Top of Data shown

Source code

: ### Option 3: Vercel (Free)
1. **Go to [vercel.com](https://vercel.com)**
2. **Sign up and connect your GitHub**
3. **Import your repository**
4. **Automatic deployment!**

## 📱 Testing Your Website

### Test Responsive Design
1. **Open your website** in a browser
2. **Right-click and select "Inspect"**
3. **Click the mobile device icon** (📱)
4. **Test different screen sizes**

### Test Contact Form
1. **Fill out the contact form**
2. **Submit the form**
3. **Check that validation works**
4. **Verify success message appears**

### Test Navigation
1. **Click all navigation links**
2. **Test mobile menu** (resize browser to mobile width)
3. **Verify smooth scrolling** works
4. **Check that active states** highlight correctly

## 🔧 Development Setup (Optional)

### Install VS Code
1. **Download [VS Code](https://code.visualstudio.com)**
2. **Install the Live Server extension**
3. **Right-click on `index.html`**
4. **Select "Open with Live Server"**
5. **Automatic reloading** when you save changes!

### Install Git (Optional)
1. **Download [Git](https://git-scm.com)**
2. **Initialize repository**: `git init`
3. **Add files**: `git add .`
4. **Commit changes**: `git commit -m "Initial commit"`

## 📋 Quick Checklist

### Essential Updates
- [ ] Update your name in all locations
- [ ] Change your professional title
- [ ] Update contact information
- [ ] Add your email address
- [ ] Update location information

Bottom of Data shown

Requirement
Which lines run from the one containing "4. **Automatic deployment!**" to the end of the data? Output them exactly, with nothing added.

Finished task
4. **Automatic deployment!**

## 📱 Testing Your Website

### Test Responsive Design
1. **Open your website** in a browser
2. **Right-click and select "Inspect"**
3. **Click the mobile device icon** (📱)
4. **Test different screen sizes**

### Test Contact Form
1. **Fill out the contact form**
2. **Submit the form**
3. **Check that validation works**
4. **Verify success message appears**

### Test Navigation
1. **Click all navigation links**
2. **Test mobile menu** (resize browser to mobile width)
3. **Verify smooth scrolling** works
4. **Check that active states** highlight correctly

## 🔧 Development Setup (Optional)

### Install VS Code
1. **Download [VS Code](https://code.visualstudio.com)**
2. **Install the Live Server extension**
3. **Right-click on `index.html`**
4. **Select "Open with Live Server"**
5. **Automatic reloading** when you save changes!

### Install Git (Optional)
1. **Download [Git](https://git-scm.com)**
2. **Initialize repository**: `git init`
3. **Add files**: `git add .`
4. **Commit changes**: `git commit -m "Initial commit"`

## 📋 Quick Checklist

### Essential Updates
- [ ] Update your name in all locations
- [ ] Change your professional title
- [ ] Update contact information
- [ ] Add your email address
- [ ] Update location information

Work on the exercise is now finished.